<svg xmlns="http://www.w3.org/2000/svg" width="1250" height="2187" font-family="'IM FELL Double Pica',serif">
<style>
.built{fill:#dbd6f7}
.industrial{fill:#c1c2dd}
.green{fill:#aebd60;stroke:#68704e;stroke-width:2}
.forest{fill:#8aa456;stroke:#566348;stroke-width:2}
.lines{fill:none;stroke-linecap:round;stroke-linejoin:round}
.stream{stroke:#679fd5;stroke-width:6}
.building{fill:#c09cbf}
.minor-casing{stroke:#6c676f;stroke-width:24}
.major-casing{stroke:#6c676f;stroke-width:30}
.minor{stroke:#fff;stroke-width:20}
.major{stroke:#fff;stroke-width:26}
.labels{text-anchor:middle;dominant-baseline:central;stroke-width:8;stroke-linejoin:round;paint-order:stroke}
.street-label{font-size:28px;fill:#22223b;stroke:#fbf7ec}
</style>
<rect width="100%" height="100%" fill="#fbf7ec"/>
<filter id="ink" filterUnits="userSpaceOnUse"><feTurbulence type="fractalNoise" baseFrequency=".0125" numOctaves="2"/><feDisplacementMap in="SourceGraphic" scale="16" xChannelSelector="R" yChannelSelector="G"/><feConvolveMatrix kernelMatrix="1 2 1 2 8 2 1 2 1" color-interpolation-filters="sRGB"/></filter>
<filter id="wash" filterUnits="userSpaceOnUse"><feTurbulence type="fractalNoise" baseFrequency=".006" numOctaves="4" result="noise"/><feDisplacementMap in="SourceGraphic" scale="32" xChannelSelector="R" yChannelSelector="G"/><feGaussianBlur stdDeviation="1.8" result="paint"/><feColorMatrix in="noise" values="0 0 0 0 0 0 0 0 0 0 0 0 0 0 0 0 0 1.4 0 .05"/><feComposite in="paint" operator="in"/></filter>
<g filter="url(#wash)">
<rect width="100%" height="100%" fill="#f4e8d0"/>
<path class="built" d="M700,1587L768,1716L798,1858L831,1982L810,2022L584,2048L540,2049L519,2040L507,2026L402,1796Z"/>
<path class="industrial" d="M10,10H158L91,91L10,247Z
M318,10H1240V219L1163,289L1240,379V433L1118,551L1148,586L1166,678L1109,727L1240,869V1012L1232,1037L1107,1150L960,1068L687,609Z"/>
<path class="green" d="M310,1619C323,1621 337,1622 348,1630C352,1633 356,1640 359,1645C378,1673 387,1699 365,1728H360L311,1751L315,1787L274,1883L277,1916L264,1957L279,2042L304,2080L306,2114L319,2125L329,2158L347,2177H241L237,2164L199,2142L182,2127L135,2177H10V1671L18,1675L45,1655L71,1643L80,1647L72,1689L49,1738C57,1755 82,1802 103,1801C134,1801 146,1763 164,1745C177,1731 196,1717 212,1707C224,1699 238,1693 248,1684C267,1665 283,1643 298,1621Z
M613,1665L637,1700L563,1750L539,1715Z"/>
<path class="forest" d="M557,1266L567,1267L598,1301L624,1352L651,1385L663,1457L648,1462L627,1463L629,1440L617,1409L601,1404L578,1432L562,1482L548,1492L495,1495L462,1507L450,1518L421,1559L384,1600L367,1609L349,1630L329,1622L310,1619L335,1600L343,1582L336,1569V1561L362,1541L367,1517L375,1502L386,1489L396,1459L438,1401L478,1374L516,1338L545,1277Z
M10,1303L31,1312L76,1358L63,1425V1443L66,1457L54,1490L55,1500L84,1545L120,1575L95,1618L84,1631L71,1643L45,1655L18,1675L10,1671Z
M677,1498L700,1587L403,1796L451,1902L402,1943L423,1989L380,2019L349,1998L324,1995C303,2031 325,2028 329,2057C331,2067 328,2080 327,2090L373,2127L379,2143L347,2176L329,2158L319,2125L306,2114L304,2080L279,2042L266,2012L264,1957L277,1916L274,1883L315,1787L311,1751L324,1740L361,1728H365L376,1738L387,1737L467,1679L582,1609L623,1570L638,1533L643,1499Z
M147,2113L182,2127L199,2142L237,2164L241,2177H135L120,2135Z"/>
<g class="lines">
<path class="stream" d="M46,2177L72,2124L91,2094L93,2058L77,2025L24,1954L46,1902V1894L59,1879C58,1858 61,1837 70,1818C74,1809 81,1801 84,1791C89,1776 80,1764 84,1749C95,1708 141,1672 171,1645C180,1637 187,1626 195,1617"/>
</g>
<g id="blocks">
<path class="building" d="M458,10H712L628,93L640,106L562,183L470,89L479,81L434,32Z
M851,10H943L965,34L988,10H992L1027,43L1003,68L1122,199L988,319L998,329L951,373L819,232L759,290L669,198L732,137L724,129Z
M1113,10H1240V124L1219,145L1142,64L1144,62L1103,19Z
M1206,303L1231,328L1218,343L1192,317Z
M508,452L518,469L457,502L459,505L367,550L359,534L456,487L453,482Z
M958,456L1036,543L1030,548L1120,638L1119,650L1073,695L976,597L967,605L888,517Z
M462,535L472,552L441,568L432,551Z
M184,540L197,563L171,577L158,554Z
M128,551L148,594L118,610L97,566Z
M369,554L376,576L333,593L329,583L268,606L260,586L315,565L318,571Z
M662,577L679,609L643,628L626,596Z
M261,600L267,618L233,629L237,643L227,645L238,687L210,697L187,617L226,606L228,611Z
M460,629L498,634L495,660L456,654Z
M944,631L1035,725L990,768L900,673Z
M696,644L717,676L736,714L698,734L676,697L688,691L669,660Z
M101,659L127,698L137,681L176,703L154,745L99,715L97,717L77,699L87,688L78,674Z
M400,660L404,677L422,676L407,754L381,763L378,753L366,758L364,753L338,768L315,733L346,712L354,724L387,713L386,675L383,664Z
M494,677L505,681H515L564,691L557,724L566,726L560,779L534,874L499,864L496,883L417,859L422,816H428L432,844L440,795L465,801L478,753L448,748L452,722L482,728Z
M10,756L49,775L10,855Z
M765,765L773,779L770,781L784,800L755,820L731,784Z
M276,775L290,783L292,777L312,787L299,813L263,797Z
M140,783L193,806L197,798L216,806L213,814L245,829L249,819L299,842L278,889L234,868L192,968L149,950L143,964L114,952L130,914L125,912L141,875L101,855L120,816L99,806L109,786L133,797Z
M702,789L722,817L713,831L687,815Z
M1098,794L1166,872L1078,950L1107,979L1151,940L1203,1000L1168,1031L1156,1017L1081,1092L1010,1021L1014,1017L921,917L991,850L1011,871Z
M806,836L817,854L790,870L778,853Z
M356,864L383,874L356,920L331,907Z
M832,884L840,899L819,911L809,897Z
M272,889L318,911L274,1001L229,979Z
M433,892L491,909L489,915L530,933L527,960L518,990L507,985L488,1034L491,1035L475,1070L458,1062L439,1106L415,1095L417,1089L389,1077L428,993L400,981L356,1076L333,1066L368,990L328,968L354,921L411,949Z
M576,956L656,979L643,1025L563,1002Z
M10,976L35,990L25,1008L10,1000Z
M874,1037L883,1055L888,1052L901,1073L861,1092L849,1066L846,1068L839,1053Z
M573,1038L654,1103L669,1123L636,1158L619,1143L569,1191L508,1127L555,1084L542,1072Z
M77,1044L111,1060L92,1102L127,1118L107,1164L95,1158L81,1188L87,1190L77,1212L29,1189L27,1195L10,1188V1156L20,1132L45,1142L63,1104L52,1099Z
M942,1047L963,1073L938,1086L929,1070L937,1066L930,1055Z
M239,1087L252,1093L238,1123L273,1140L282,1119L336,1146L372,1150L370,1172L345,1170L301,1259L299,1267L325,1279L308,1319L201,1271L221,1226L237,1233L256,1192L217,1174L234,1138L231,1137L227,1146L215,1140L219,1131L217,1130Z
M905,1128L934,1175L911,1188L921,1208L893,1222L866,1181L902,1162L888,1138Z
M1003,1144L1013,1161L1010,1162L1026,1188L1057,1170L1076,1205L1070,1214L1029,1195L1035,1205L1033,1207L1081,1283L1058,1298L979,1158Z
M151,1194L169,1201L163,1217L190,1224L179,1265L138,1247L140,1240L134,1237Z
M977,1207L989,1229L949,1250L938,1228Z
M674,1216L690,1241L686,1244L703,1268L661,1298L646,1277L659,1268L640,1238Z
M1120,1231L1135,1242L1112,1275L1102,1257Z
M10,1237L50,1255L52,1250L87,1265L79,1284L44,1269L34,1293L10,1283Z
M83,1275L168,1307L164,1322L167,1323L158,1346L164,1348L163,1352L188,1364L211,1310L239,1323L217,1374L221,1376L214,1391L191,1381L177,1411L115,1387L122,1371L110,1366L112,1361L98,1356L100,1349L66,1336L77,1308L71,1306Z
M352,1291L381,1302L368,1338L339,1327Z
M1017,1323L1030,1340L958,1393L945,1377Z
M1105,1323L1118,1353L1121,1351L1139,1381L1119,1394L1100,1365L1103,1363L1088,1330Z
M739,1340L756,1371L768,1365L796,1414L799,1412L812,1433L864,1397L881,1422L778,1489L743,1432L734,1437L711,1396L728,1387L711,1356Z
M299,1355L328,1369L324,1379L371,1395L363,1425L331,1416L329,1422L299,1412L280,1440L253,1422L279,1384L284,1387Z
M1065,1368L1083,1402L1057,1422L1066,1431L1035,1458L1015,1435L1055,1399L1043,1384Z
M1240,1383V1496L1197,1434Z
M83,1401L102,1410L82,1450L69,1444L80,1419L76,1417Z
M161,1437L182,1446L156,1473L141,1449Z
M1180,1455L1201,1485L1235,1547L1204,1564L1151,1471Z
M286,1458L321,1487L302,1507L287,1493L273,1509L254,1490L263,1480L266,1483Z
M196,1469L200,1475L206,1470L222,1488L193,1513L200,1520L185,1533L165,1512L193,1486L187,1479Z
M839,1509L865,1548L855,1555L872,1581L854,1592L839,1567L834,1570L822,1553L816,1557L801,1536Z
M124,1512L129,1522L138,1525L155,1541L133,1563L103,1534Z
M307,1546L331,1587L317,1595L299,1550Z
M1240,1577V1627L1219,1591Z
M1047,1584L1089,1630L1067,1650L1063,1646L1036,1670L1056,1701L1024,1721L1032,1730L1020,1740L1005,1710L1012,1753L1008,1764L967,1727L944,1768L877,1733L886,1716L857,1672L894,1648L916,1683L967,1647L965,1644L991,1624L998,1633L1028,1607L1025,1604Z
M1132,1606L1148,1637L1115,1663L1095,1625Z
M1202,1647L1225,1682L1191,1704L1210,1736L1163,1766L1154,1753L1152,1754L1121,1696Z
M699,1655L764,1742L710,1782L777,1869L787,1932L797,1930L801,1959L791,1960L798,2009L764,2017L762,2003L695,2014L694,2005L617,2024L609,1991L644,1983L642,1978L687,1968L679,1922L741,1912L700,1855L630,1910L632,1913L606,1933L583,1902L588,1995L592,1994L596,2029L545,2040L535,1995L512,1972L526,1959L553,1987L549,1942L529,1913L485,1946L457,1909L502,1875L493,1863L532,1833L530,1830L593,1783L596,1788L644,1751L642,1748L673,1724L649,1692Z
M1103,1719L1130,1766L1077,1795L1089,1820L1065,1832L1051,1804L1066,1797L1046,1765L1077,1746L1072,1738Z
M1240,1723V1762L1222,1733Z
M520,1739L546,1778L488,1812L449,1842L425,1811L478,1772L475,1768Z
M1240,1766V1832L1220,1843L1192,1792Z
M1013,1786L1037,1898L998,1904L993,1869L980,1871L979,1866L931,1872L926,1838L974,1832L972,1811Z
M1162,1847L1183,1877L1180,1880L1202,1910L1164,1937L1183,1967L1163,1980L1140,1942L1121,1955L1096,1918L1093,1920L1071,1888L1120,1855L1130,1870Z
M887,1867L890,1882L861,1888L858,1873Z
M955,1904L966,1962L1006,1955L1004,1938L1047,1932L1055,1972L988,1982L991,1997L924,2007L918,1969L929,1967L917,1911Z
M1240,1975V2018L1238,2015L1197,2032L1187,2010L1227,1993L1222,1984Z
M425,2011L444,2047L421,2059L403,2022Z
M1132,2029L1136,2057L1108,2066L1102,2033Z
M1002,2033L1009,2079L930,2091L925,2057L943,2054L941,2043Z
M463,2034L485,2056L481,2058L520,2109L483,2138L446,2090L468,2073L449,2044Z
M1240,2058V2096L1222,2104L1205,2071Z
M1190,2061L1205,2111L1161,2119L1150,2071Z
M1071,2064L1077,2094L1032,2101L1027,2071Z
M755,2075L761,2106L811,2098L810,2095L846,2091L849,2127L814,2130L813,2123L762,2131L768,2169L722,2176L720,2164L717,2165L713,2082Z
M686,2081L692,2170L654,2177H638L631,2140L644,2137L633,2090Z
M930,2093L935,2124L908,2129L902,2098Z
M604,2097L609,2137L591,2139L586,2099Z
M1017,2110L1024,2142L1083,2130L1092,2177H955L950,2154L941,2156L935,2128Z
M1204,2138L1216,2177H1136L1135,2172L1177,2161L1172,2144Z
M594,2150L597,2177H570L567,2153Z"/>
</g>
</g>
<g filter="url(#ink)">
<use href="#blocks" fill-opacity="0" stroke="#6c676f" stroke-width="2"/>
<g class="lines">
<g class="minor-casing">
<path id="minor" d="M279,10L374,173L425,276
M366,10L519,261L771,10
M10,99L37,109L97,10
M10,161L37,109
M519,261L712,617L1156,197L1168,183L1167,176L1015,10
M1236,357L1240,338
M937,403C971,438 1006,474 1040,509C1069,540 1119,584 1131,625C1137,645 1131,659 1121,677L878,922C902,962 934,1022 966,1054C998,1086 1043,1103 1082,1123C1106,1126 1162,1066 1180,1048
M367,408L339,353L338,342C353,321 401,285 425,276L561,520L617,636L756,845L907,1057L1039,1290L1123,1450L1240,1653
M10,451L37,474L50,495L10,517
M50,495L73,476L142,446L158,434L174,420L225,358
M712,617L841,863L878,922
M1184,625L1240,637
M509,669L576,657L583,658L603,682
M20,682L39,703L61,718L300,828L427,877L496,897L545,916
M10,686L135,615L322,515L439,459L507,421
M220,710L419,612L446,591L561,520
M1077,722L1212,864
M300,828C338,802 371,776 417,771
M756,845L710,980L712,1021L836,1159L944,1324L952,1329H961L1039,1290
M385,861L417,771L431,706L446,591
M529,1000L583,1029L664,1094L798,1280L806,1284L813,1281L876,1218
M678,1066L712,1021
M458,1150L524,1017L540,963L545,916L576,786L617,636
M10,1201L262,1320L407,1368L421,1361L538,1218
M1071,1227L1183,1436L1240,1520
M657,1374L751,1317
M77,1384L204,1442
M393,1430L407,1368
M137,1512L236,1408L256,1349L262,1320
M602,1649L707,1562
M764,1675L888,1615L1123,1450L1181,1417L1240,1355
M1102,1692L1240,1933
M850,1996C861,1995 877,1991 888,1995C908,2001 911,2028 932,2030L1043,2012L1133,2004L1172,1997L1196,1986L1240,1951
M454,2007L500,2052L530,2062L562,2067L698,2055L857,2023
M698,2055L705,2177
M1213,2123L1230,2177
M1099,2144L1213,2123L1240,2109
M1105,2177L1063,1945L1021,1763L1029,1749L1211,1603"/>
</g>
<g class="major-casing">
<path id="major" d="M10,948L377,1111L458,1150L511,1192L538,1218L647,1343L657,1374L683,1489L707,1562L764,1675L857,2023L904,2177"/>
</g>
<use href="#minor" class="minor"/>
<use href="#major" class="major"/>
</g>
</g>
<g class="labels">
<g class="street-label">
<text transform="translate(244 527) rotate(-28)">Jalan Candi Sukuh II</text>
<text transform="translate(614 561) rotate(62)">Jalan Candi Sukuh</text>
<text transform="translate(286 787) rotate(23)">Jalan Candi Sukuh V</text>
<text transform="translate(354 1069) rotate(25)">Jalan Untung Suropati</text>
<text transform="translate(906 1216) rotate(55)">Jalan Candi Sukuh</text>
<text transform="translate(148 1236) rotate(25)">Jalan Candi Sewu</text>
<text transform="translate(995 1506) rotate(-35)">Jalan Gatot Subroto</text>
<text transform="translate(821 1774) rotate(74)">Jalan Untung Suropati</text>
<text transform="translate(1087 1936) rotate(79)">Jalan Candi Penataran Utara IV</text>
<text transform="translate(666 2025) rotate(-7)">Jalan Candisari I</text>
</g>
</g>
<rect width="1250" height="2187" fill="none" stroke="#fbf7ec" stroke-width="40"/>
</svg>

§ **WHAT TO PRODUCE**: Check the material above line by line, and give only the number of lines holding the string "userSpaceOnUse".

§ **ANSWER SECTION**: 2